08 April 2007

Now that I've finished the final draft of my novel, I can read for my own pleasure for the first time in more than a year. I just finished Zen and the Art of Motorcycle Maintenance, which was recommended here by Nat a while back. I was annoyed by some of the material about classical philosophy, especially the stuff at the University of Chicago, but overall, it's one of the most beautifully structured books I've read in a long time. Along with the first two chapters of Walden, I have a feeling that it's going to be a useful guide and resource for the upcoming year.

Next up, I'm hoping to read The Dyer's Hand by W.H. Auden and The Unquiet Grave by Cyril Connolly, which are two books of random notes and observations by a great poet and a great literary critic, and the novels Winter's Tale and The Gold-Bug Variations. That should take me to my upcoming trip to Europe, where I'm going to be visiting Dublin, Venice, Florence, Rome, Canterbury, and London, in that order. I'm planning to bring all of Montaigne, with Spinoza as a backup, along with the Italian original of Foucault's Pendulum, which I'm going to read cold.

My real discovery, however, has been John Updike. I'd been avoiding Updike for most of my life, and was less than impressed by the small amount I'd read (although his essays are excellent). Recently, though, during my stint on a Kings County jury, I decided to read through the Rabbit series, and my opinion of Updike has been rapidly revised upward.
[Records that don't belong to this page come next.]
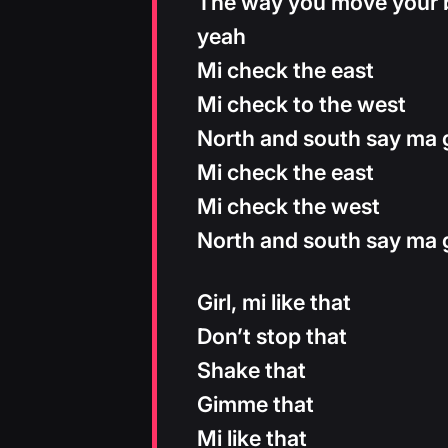
The way you move your bo
yeah
Mi check the east
Mi check to the west
North and south say ma g
Mi check the east
Mi check the west
North and south say ma g
Girl, mi like that
Don’t stop that
Shake that
Gimme that
Mi like that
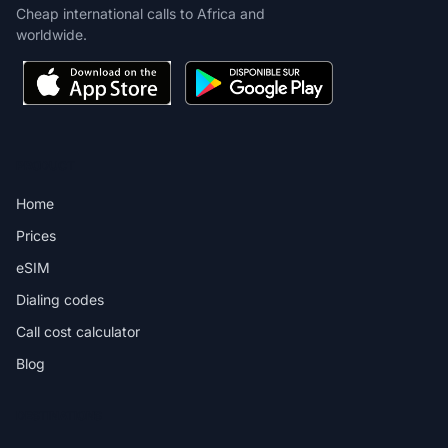
Cheap international calls to Africa and
worldwide.
PRODUCT
Home
Prices
eSIM
Dialing codes
Call cost calculator
Blog
DESTINATIONS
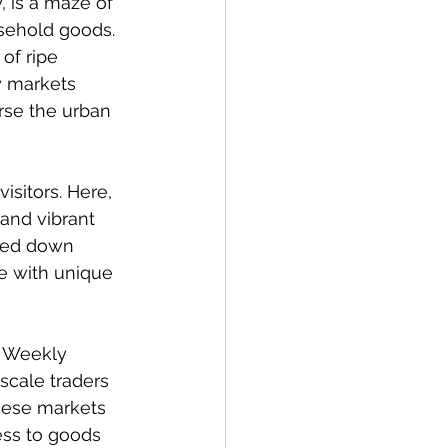
, is a maze of 
usehold goods. 
of ripe 
y markets 
rse the urban 
isitors. Here, 
and vibrant 
ssed down 
ve with unique 
. Weekly 
scale traders 
hese markets 
ess to goods 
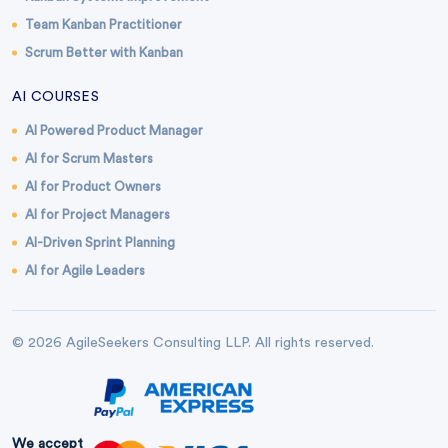
Team Kanban Practitioner
Scrum Better with Kanban
AI COURSES
AI Powered Product Manager
AI for Scrum Masters
AI for Product Owners
AI for Project Managers
AI-Driven Sprint Planning
AI for Agile Leaders
© 2026 AgileSeekers Consulting LLP. All rights reserved.
We accept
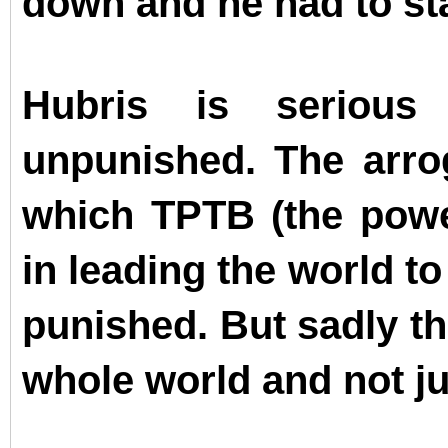
down and he had to sta
Hubris is serious
unpunished. The arro
which TPTB (the powe
in leading the world to
punished. But sadly th
whole world and not jus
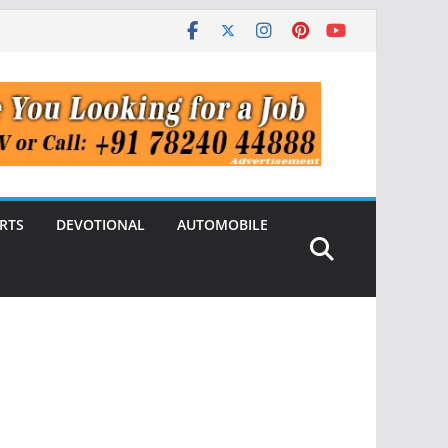
RTS
DEVOTIONAL
AUTOMOBILE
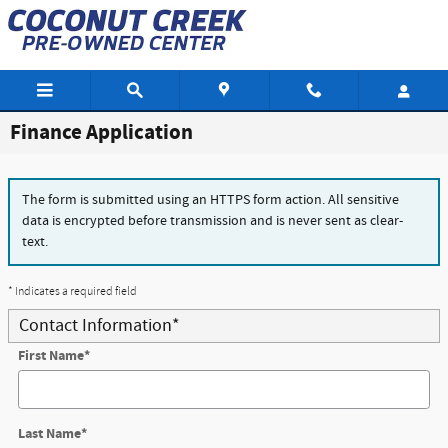
Skip to main content
Finance Application
The form is submitted using an HTTPS form action. All sensitive
data is encrypted before transmission and is never sent as clear-
text.
* Indicates a required field
Contact Information
*
First Name
*
Last Name
*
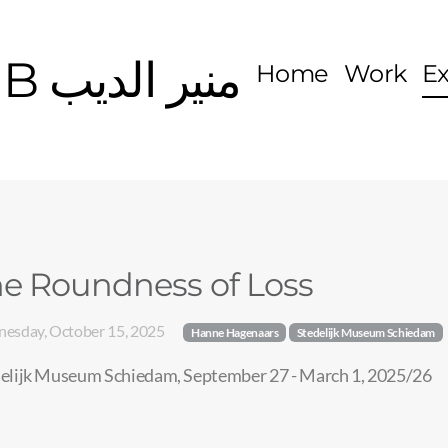
MOUNIR EDDIB منير الديب
Home
Work
E
e Roundness of Loss
esday, October 15, 2025
Hanne Hagenaars
Stedelijk Museum Schiedam
elijk Museum Schiedam, September 27 - March 1, 2025/26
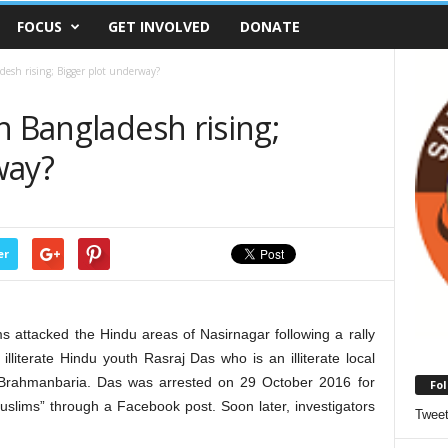
FOCUS
GET INVOLVED
DONATE
desh rising; Bigger plot underway?
n Bangladesh rising;
way?
er
attacked the Hindu areas of Nasirnagar following a rally
lliterate Hindu youth Rasraj Das who is an illiterate local
 Brahmanbaria. Das was arrested on 29 October 2016 for
Fol
Muslims” through a Facebook post. Soon later, investigators
Twee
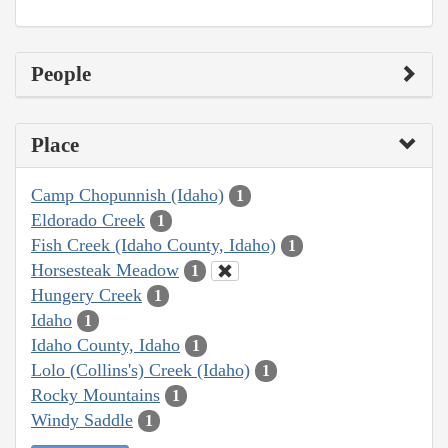
People
Place
Camp Chopunnish (Idaho)
1
Eldorado Creek
1
Fish Creek (Idaho County, Idaho)
1
Horsesteak Meadow
1
Hungery Creek
1
Idaho
1
Idaho County, Idaho
1
Lolo (Collins's) Creek (Idaho)
1
Rocky Mountains
1
Windy Saddle
1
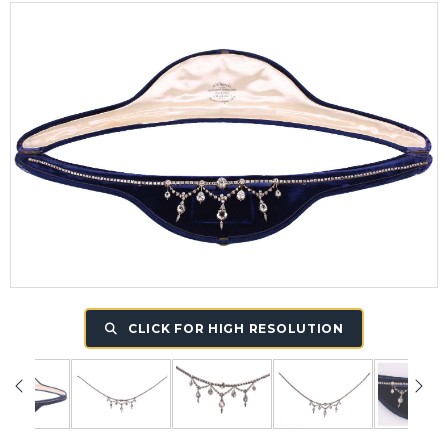
CLICK FOR HIGH RESOLUTION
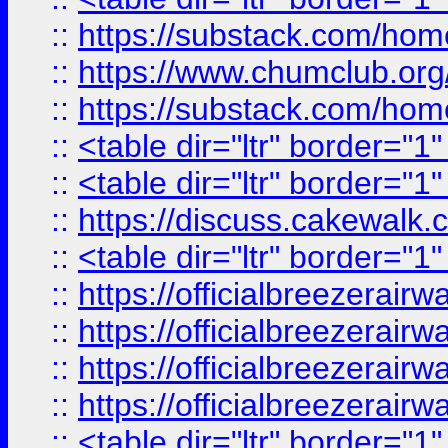
::
https://substack.com/ho
::
https://www.chumclub.
::
https://substack.com/ho
::
<table dir="ltr" border="1
::
<table dir="ltr" border="1
::
https://discuss.cak
::
<table dir="ltr" border="1
::
https://officialbreezerai
::
https://officialbreezerai
::
https://officialbreezerai
::
https://officialbreezerai
::
<table dir="ltr" border="1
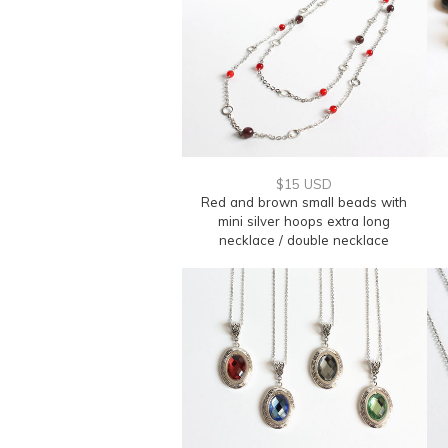
$15 USD
Red and brown small beads with
mini silver hoops extra long
necklace / double necklace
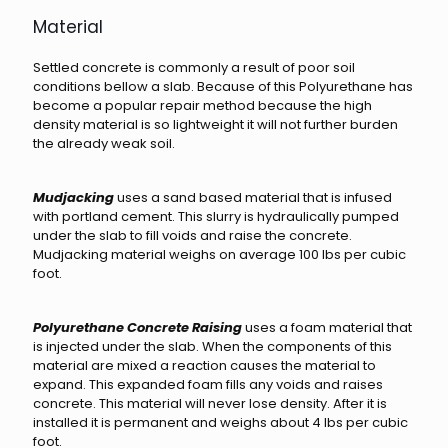
Material
Settled concrete is commonly a result of poor soil
conditions bellow a slab. Because of this Polyurethane has
become a popular repair method because the high
density material is so lightweight it will not further burden
the already weak soil.
Mudjacking
uses a sand based material that is infused
with portland cement. This slurry is hydraulically pumped
under the slab to fill voids and raise the concrete.
Mudjacking material weighs on average 100 lbs per cubic
foot.
Polyurethane Concrete Raising
uses a foam material that
is injected under the slab. When the components of this
material are mixed a reaction causes the material to
expand. This expanded foam fills any voids and raises
concrete. This material will never lose density. After it is
installed it is permanent and weighs about 4 lbs per cubic
foot.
Rabbit, Run reads like a novella expanded to fill an entire book, with a few brilliant sequences and a lot of fussy writing, but Rabbit Redux is amazing, one of the best American novels I've read. (I even recommended it to Haiwen.) Many thanks are due to Nicholson Baker, whose book U and I (sort of a recasting of Pale Fire with Updike as Shade and Baker as Kinbote) got me back on Updike in the first place.